Tidak bekerja sendiri, Dinperwaskim juga melakukan koordinasi intensif dengan Pemerintah Desa setempat, BAZNAS, serta Dinas Sosial untuk penanganan yang lebih komprehensif. Langkah kolaborasi ini diambil agar bantuan yang diberikan tidak hanya bersifat fisik bangunan, tetapi juga mencakup pemenuhan kebutuhan dasar dan kesejahteraan sosial.
Sebelumnya, kondisi hunian milik Abdul Latif (56) menjadi sorotan publik.

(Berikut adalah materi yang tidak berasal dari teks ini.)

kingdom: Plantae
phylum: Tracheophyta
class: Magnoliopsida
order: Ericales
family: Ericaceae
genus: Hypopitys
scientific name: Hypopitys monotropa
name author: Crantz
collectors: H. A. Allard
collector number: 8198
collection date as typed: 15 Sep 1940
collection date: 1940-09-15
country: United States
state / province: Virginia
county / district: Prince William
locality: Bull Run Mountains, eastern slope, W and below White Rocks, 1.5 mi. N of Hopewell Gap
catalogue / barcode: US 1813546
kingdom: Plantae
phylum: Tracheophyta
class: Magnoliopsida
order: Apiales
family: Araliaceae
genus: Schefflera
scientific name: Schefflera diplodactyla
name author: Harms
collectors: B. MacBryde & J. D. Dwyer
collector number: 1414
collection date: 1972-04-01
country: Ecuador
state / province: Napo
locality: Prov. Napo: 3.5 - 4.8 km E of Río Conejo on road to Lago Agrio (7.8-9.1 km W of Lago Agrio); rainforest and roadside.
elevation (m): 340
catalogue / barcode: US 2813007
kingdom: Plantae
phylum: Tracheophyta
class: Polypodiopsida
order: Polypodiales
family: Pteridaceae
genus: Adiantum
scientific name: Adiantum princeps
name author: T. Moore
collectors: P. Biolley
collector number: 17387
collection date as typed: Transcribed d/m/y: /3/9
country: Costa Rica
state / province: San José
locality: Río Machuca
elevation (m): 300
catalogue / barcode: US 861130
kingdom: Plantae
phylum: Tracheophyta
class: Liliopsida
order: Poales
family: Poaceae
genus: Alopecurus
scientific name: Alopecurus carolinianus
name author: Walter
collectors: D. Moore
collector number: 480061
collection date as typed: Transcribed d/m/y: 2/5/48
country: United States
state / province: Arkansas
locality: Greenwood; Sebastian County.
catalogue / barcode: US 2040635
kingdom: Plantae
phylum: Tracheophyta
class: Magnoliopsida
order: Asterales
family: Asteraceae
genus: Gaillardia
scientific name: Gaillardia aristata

Sudah lebih dari empat tahun, ia dan anaknya tinggal di gubuk reyot berdinding anyaman bambu, berlantai tanah, dan berdampingan dengan area pemakaman serta kandang hewan. Saat hujan, atap bocor dan lantai tergenang air, membuat kehidupan mereka semakin sulit.
Dengan respon cepat ini, diharapkan nasib warga tersebut segera mendapatkan solusi dan tempat hunian yang layak huni sesuai harapan. Dan ini membuktikan bahwa pemerintah memperhatikan segala aspek kehidupan yang lebih baik bagi warganya.